> **Task instructions**
Can you format every line of the data below as a Markdown table with the columns "Row" and "Line", numbering the rows, skipping blank lines, and leaving the pictures out?

==== Records for the exercise ====

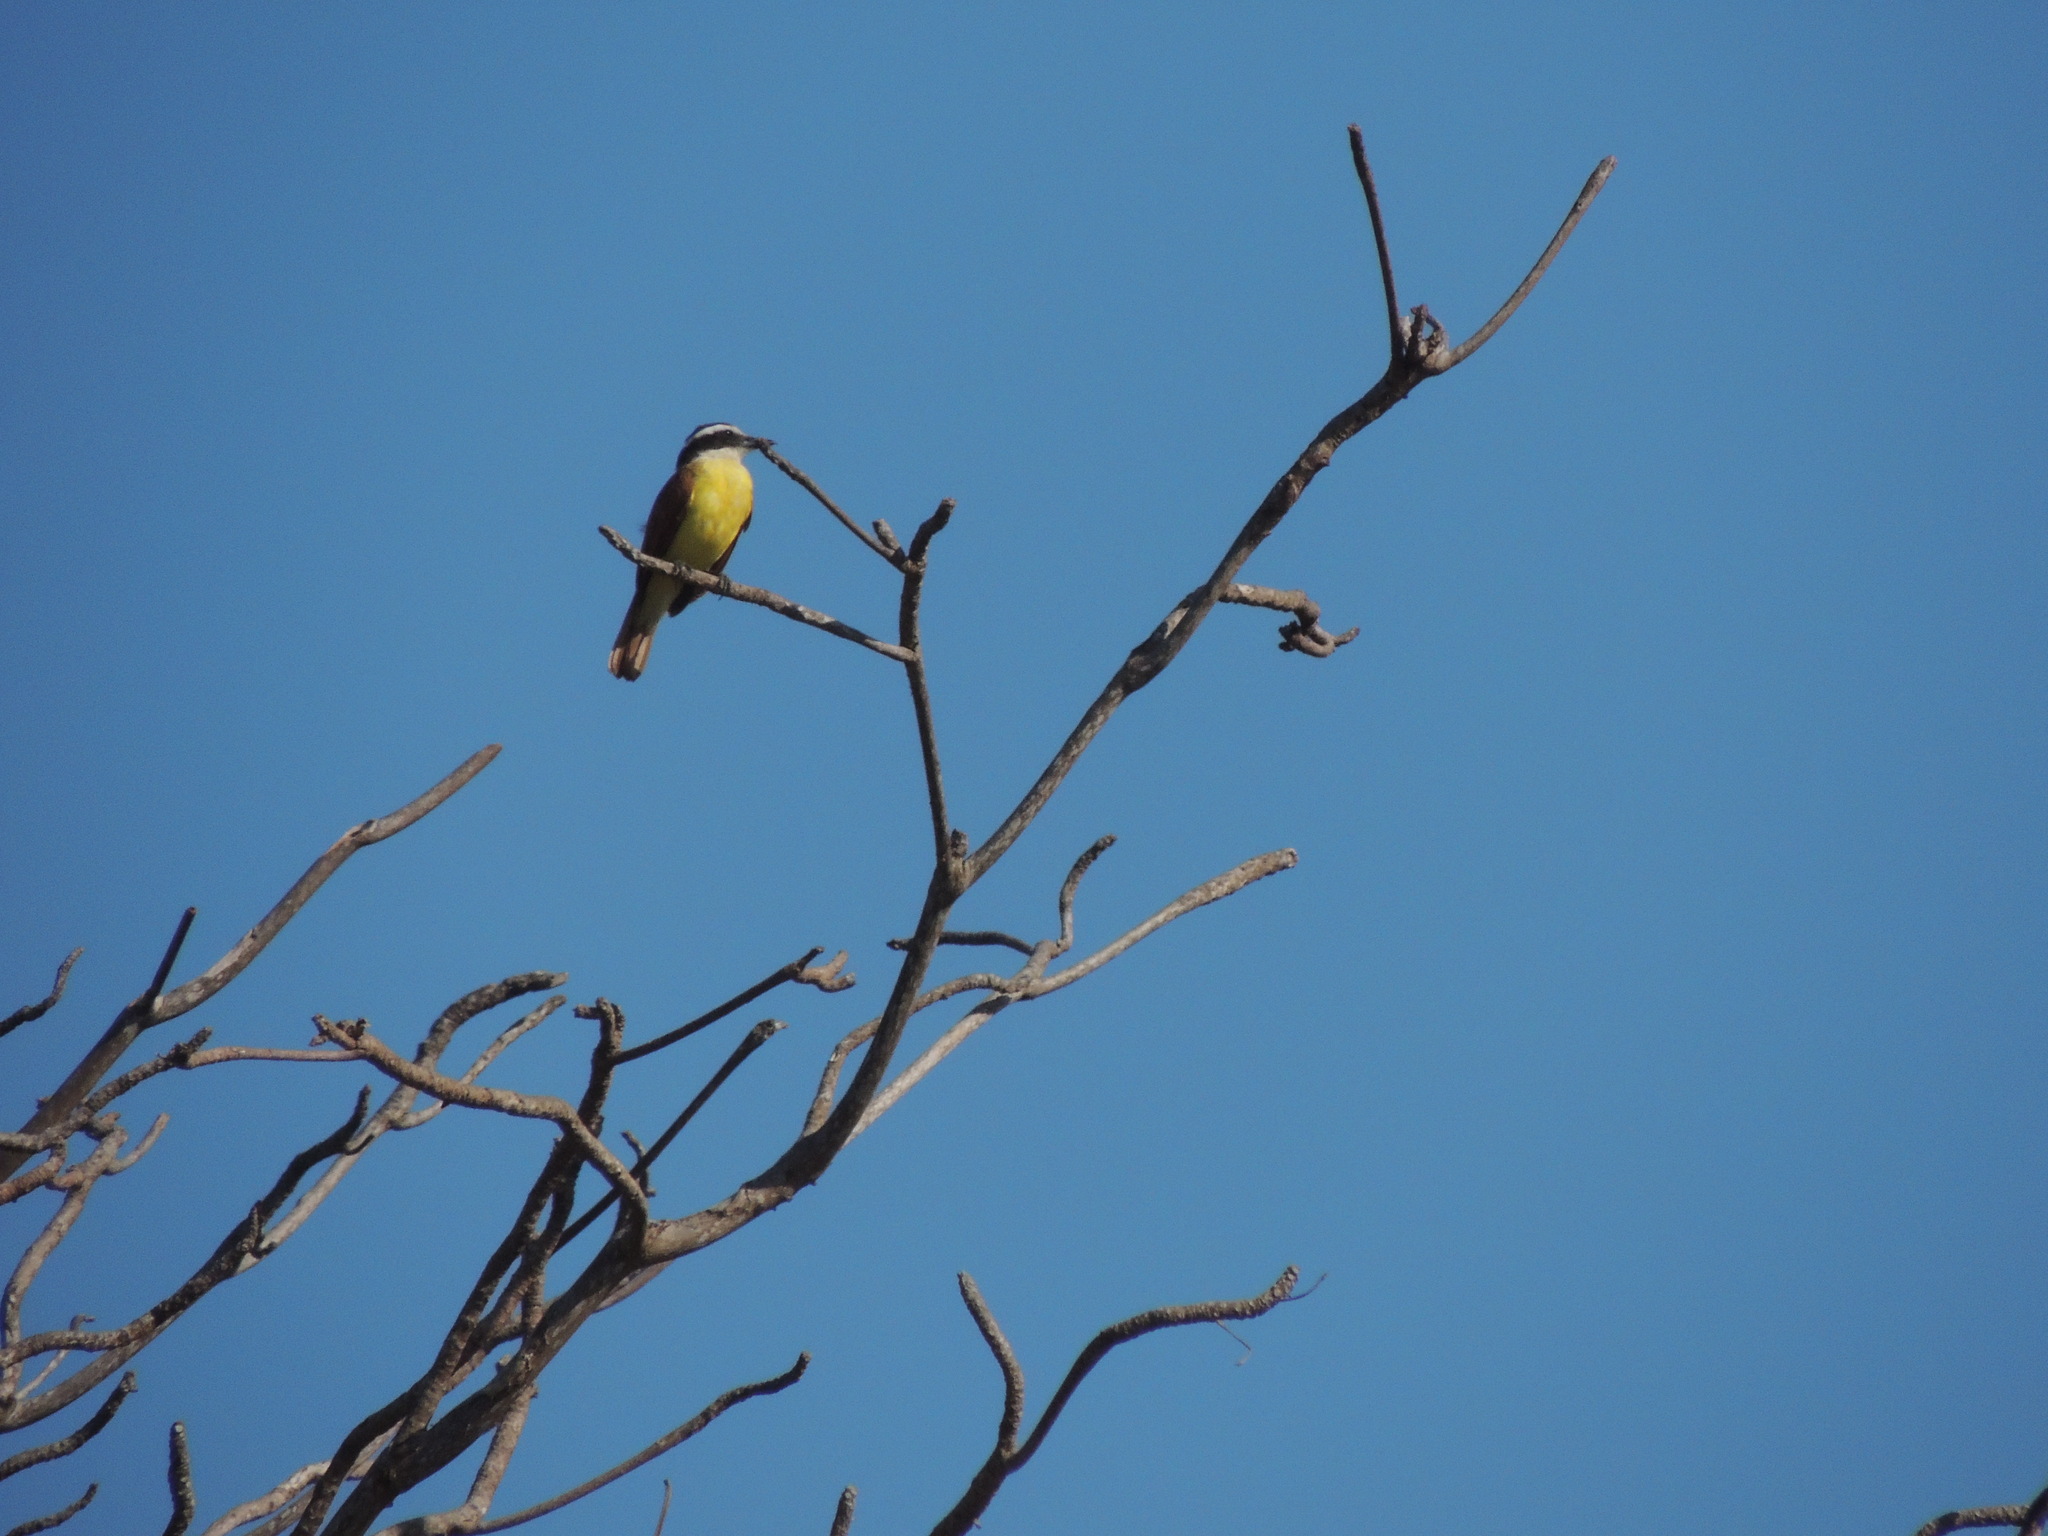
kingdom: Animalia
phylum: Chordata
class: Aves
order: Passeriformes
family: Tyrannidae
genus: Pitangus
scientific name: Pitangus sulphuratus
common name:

====

> **Correct result**
| Row | Line |
|---|---|
| 1 | kingdom: Animalia |
| 2 | phylum: Chordata |
| 3 | class: Aves |
| 4 | order: Passeriformes |
| 5 | family: Tyrannidae |
| 6 | genus: Pitangus |
| 7 | scientific name: Pitangus sulphuratus |
| 8 | common name: |